[GIVEN DATA — start]

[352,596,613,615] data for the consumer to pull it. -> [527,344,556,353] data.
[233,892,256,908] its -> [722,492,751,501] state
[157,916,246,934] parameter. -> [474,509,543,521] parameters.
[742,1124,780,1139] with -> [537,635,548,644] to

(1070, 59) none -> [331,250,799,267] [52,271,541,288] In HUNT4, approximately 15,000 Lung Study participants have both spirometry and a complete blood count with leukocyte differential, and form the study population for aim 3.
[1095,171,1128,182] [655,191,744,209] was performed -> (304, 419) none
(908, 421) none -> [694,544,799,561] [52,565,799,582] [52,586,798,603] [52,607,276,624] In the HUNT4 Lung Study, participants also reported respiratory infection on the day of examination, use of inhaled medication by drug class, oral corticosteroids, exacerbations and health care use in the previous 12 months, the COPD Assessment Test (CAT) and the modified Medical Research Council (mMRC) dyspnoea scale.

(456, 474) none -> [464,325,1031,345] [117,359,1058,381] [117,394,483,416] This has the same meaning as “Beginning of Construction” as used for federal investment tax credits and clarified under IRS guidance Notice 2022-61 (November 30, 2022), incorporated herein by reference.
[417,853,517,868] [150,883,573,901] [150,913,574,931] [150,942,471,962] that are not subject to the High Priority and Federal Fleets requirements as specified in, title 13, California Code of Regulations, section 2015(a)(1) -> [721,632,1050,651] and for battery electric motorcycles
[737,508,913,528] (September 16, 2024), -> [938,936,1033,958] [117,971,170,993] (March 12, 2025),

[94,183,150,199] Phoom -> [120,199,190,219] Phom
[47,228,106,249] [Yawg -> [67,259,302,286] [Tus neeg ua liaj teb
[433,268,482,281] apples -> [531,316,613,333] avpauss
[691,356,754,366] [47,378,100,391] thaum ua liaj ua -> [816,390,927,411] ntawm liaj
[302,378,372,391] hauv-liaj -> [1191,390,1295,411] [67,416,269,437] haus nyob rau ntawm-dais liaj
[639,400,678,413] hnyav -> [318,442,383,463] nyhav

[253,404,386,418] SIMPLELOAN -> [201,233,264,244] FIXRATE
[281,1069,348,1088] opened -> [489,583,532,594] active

[GIVEN DATA — finish]

# EXERCISE PROMPT:
The full set of records, transcribed exactly, is the answer.

# REPLY:
[352,596,613,615] data for the consumer to pull it. -> [527,344,556,353] data.
[233,892,256,908] its -> [722,492,751,501] state
[157,916,246,934] parameter. -> [474,509,543,521] parameters.
[742,1124,780,1139] with -> [537,635,548,644] to

(1070, 59) none -> [331,250,799,267] [52,271,541,288] In HUNT4, approximately 15,000 Lung Study participants have both spirometry and a complete blood count with leukocyte differential, and form the study population for aim 3.
[1095,171,1128,182] [655,191,744,209] was performed -> (304, 419) none
(908, 421) none -> [694,544,799,561] [52,565,799,582] [52,586,798,603] [52,607,276,624] In the HUNT4 Lung Study, participants also reported respiratory infection on the day of examination, use of inhaled medication by drug class, oral corticosteroids, exacerbations and health care use in the previous 12 months, the COPD Assessment Test (CAT) and the modified Medical Research Council (mMRC) dyspnoea scale.

(456, 474) none -> [464,325,1031,345] [117,359,1058,381] [117,394,483,416] This has the same meaning as “Beginning of Construction” as used for federal investment tax credits and clarified under IRS guidance Notice 2022-61 (November 30, 2022), incorporated herein by reference.
[417,853,517,868] [150,883,573,901] [150,913,574,931] [150,942,471,962] that are not subject to the High Priority and Federal Fleets requirements as specified in, title 13, California Code of Regulations, section 2015(a)(1) -> [721,632,1050,651] and for battery electric motorcycles
[737,508,913,528] (September 16, 2024), -> [938,936,1033,958] [117,971,170,993] (March 12, 2025),

[94,183,150,199] Phoom -> [120,199,190,219] Phom
[47,228,106,249] [Yawg -> [67,259,302,286] [Tus neeg ua liaj teb
[433,268,482,281] apples -> [531,316,613,333] avpauss
[691,356,754,366] [47,378,100,391] thaum ua liaj ua -> [816,390,927,411] ntawm liaj
[302,378,372,391] hauv-liaj -> [1191,390,1295,411] [67,416,269,437] haus nyob rau ntawm-dais liaj
[639,400,678,413] hnyav -> [318,442,383,463] nyhav

[253,404,386,418] SIMPLELOAN -> [201,233,264,244] FIXRATE
[281,1069,348,1088] opened -> [489,583,532,594] active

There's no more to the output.